(Records contained in a dataset)
────
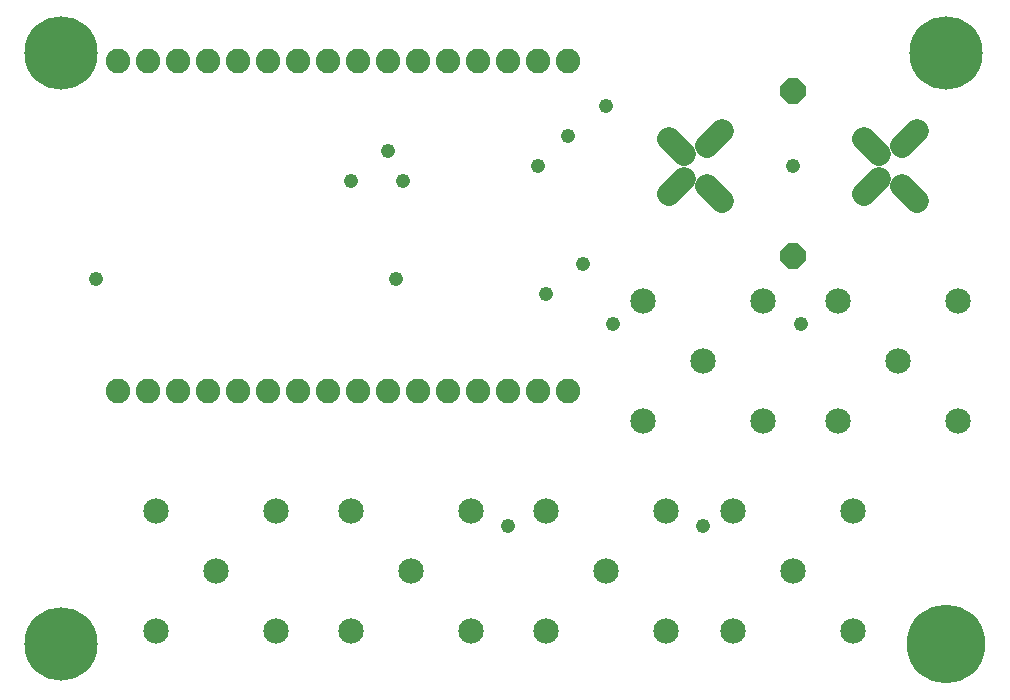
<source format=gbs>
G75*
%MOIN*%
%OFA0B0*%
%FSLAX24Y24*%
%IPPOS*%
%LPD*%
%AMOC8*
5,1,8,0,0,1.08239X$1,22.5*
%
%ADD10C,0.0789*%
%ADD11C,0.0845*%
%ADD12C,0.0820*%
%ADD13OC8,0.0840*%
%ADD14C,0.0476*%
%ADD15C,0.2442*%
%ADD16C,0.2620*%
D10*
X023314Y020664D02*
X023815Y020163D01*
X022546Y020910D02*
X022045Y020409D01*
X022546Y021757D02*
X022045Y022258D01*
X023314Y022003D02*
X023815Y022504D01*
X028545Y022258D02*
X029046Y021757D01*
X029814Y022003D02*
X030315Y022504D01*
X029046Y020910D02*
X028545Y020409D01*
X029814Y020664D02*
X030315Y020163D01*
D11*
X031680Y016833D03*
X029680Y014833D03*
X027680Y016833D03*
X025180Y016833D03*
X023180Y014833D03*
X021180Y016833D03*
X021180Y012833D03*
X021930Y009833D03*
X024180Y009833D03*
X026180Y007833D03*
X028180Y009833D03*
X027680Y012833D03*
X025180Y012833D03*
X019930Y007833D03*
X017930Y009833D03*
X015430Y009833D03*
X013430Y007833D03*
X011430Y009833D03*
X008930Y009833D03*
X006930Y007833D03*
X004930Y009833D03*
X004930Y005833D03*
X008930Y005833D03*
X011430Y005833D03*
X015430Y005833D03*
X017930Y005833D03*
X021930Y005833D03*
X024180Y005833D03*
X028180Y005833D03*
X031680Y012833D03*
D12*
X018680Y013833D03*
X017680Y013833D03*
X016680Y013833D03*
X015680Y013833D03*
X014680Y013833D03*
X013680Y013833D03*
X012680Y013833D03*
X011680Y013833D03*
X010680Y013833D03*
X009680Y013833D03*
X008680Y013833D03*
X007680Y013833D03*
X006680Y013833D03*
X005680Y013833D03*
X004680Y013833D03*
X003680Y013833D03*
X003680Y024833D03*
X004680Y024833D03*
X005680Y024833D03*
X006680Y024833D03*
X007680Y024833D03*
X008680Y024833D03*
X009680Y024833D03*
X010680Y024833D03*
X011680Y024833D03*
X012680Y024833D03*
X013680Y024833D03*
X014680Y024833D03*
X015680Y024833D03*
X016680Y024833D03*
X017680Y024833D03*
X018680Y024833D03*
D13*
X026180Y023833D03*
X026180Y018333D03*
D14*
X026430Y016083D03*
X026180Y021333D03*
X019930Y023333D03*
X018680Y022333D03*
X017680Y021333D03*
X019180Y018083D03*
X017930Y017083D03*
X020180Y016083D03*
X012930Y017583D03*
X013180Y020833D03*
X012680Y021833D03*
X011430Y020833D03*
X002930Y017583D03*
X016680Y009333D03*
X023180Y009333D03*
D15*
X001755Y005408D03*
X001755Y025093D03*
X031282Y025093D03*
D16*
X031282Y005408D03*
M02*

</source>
────
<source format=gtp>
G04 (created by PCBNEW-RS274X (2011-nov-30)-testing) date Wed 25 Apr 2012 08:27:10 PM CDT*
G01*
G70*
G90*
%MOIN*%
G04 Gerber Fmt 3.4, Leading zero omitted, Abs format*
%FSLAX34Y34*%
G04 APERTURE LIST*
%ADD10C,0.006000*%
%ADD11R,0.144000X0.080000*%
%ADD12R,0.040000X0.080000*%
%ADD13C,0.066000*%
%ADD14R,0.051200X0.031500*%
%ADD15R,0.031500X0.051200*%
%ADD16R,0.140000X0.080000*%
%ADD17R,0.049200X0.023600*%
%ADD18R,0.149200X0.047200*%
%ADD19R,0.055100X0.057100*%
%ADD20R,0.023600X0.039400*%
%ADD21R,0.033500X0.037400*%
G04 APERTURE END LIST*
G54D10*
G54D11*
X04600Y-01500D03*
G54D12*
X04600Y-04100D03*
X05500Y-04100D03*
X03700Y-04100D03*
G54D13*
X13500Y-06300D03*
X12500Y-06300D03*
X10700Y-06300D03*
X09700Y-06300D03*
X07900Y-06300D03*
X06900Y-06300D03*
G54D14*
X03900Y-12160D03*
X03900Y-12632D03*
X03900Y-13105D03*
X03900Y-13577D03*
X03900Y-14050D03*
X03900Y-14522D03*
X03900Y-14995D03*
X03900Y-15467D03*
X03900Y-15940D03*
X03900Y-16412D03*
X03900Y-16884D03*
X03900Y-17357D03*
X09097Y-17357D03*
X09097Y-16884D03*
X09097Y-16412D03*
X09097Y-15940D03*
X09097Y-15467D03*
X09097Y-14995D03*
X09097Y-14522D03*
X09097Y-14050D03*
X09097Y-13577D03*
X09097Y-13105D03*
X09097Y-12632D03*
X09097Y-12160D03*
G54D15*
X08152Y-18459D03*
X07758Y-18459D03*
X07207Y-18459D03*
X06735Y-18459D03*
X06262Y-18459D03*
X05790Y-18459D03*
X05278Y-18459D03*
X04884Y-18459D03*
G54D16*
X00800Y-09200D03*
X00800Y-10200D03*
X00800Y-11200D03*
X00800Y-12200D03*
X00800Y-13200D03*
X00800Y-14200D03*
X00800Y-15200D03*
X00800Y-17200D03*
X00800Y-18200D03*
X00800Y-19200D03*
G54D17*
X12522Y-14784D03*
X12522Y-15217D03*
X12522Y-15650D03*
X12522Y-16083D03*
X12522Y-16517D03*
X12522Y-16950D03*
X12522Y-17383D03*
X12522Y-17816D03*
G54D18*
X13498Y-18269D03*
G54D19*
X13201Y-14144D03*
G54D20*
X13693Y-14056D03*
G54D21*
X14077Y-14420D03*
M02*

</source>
────
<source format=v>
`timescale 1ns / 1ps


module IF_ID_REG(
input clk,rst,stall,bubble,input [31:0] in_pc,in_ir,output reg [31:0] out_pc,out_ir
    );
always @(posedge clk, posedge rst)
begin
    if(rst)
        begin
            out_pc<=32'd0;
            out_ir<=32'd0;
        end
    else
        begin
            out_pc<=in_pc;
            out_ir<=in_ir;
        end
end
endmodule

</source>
────
-- TASK GOAL --
Copy all lines from the data above that contain the word "format".

-- TASK ANSWER --
<source format=gbs>
<source format=gtp>
G04 Gerber Fmt 3.4, Leading zero omitted, Abs format*
<source format=v>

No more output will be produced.